The use of a detonating cord to detach a block of rock was carried out in accordance with certificates prepared for exploitation purposes, as though it was performed in the everyday practice of the mine. The dimensions of the rock block detached with a detonating cord were as follows: Height—4.8 m, width—2.4 m and length—10 m. In total, 6.6 kg of detonating cord were used, at a weight of 20 g explosive per linear meter.

Examples of measurement results from position No. 1, at a distance of 13 m from the series are summarized in

Table 3. Results of calculations of thermodynamic parameters of the tested gas-generating mixtures.

Position	Record	Residue, [m]	PPV, [mm/s]			Frequency, [Hz]			Vector, [mm/s]
			vz	vx	vy	fz	fx	fy	vzxy
DC
No. 1	719.0072	15	115.1	38.4	116.1	35.0	43.2	34.6	167.6
No. 1M	microphone	15	1547.0	Pa		95.1	Hz
RSP
No. 1	719.0076	13	8.7	11.2	16.9	37.3	122.0	33.3	18.1
No. 1M	microphone	13	80.0	Pa		38.2	Hz

, where, in addition to measurement stations, the parameters of registered vibrations are quoted (PPV v_z, v_x, and v_y, and corresponding frequencies f_z, f_x, and f_y on individual components, and space vector v_zxy) and the air blast (overpressure value and the corresponding frequency).

For comparative purposes, seismograms are shown for vibrations on three components, and a record of changes in the air blast pressure for station No. 1 (Figure 10) are given.
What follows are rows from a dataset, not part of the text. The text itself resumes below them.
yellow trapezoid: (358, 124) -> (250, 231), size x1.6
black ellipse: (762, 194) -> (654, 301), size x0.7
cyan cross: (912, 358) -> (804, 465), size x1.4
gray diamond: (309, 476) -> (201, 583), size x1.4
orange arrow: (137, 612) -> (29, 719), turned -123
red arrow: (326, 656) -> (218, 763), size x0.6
Preliminary analysis of the seismographs shows that the interaction excited by mining using RSP is significantly smaller compared to mining using a detonation cord. In Figure 10, the record excited by using RSP (green) is small. This is due to the fact that the vibrations excited by the detonation cord (brown) are much larger, and using the same scale, the reference results in flattening of the signal induced by RSP. In the case of air blast records, it is clear that the detonating cord raised more pressure and the RSP record is invisible.

In order to better illustrate the difference, a division was made into individual components of frequency bands, with the use of third octave filters for the nearest station. Exemplary results from the horizontal x component and air blast pressure are shown in Figure 11 and Figure 12, for stations 1 and M1.
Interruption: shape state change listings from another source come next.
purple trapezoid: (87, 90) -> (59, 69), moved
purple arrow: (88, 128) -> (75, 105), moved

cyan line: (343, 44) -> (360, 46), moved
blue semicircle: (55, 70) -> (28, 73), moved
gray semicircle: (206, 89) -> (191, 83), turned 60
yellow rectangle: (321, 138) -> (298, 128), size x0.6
Analyzing Figure 11, one can see a clear difference in the intensity of vibrations induced by the primer cord detonation, and RSP-generated combustion. Vibrations induced using RSP, in individual third octave bands are much smaller. The distribution frequency is similar, but it is determined by the geological structure and immediate firing in both cases (no signal interference, which is usually caused by firing with a delay). The frequency structure of the air blast record may suggest a significant interaction of the acoustic wave (in order to better compare the air blast structure, the detonation cord values were divided by 12).

6. Discussion

The use of gas generators in extraction of rock blocks is an alternative method for those currently used. The use of an appropriate pyrotechnic mixture requires optimization of its thermodynamic parameters. In the next, they should be tested and allowed to be used in quarries. At the end, the distribution of gas-generating equipment should be adapted to local geological conditions.

Based on the results of preliminary experimental tests and numerical estimates, a composition of the pyrotechnic mixture was selected, which was used as the active element in the gas generator prototype. The product has undergone the entire procedure, which allowed its approval for use in Polish mines. It was found, inter alia, that in comparison with detonating cords, it generates fewer toxic products of high-energy transformation [21].
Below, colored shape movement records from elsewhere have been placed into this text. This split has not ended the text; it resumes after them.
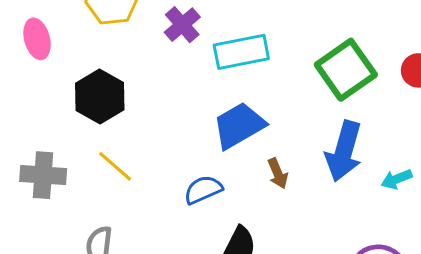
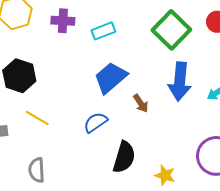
purple cross: (182, 25) -> (63, 21), turned -35
cyan rectangle: (241, 52) -> (103, 31), size x0.7

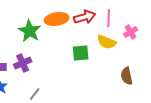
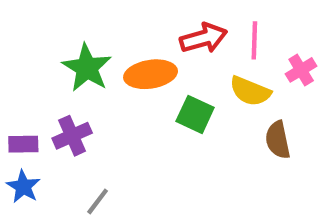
orange ellipse: (57, 19) -> (151, 74), moved
green square: (81, 53) -> (195, 114), turned 30
brown semicircle: (127, 76) -> (278, 140), moved

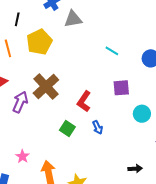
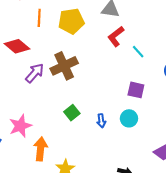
red L-shape: (84, 101) -> (116, 36), moved
cyan circle: (142, 114) -> (129, 118), moved
pink star: (22, 156) -> (20, 126), size x1.6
Preliminary studies carried out in mines showed that in comparison to detonating cords, RSP generates substrate vibrations of lower intensity, but has the same frequency structure, which is related to the geological structure of the deposit on which the measurements were made. In addition, when using RSP, no air blast is formed. The pressure changes recorded by microphones are actually associated with the occurrence of the acoustic wave, which is also smaller when RSP is used.

A key focus of the further work will be the refinement of the method of placement of equipment in blast holes, so that the concentration of energy could be as uniform as possible along the entire blasting hole, and not cause cracking of the mined rock blocks.